Fechei a porta, bloqueando a entrada do inverno que me perseguia como se
fosse a minha própria sombra, ainda que logo descobri que um pouco dele
viera camuflado na neve que envolvia as minhas botas.
Comecei então o ritual de aliviar-me de tanta roupa. Tirei o gorro de
pele, descalcei as botas e as luvas, despi a capa para a neve, e logo a
japona, e a seguir o casaco e o pulôver, e logo a sobre-calça impermeável
contra a neve, e a calça de lã.
Já com o uniforme caseiro - ceroula de lã e camisa idem - dirigi meus
passos para a cozinha com a intenção de tomar um daqueles horríveis
cafezinhos suecos, quando um barulho estranho começou a soar no quarto que
uso como escritório e sala de leitura.
Assustado, corri até lá e deparei-me com a tal do ruído, que enchia todo o
aposento, e que mais do que outra coisa parecia um alarido criado por um
sintetizador. Era um barulho terrível, estridente, quase insuportável.
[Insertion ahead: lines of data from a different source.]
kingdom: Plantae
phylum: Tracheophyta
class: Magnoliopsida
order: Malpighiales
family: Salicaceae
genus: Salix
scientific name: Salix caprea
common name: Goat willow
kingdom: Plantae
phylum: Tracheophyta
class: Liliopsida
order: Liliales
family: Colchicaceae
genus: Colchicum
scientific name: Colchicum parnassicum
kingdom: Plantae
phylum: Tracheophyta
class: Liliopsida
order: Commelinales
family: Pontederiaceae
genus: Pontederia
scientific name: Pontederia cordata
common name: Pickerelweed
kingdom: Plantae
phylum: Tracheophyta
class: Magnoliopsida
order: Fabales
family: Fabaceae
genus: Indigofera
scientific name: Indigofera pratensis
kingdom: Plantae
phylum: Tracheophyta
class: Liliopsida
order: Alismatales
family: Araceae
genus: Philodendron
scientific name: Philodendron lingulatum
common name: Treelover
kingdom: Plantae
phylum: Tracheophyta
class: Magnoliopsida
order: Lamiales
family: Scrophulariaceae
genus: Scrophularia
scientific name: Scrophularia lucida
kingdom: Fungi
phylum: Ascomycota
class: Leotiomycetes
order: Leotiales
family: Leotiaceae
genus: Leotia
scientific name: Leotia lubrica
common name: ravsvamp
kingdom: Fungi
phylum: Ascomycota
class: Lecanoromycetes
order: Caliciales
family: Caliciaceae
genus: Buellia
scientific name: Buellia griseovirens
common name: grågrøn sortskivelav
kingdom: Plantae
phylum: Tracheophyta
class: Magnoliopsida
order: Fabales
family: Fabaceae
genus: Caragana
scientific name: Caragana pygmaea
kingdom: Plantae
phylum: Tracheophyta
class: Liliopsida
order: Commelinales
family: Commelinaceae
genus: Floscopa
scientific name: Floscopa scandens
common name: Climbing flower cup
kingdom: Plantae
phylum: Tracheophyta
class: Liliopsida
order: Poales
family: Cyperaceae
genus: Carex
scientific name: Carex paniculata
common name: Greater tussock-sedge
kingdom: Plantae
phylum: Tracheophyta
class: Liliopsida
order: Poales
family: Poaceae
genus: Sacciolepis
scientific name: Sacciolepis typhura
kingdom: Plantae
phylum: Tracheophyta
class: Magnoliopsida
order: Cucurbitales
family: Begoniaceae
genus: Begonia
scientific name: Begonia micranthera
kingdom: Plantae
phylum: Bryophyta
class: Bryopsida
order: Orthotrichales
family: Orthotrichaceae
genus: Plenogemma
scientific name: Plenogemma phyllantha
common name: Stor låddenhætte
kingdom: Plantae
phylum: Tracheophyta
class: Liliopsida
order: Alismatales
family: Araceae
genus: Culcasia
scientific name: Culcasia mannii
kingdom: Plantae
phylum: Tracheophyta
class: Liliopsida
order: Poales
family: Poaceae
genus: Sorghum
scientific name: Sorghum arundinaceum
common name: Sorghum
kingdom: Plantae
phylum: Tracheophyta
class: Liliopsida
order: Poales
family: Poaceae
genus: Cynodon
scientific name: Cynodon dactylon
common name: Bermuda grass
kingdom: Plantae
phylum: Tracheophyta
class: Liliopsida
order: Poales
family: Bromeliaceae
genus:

Tentei averiguar de longe do que se tratava, qual o defeito que o
produzia, e o que fazer para acabar com ele imediatamente.
De repente, enquanto estudava o panorama, uma luz começou a piscar
intermitentemente na tela do computador, como avisando que a qualquer
momento o aparelho iria explodir, ou coisa semelhante.
Apavorado, e sem saber o que fazer, corri até à mesa e apertei todos os
botões ao mesmo tempo, esperando um milagre internáutico, e eis que então
apareceu escrito na tela o motivo do tal barulho: um aviso que piscava
histericamente informava que tinha chegado um mail dela, e então
compreendi que o zumzumzum nada mais era do que o micro - meu alter ego -
gargalhando de felicidade, numa amplificada sonoridade cibernética.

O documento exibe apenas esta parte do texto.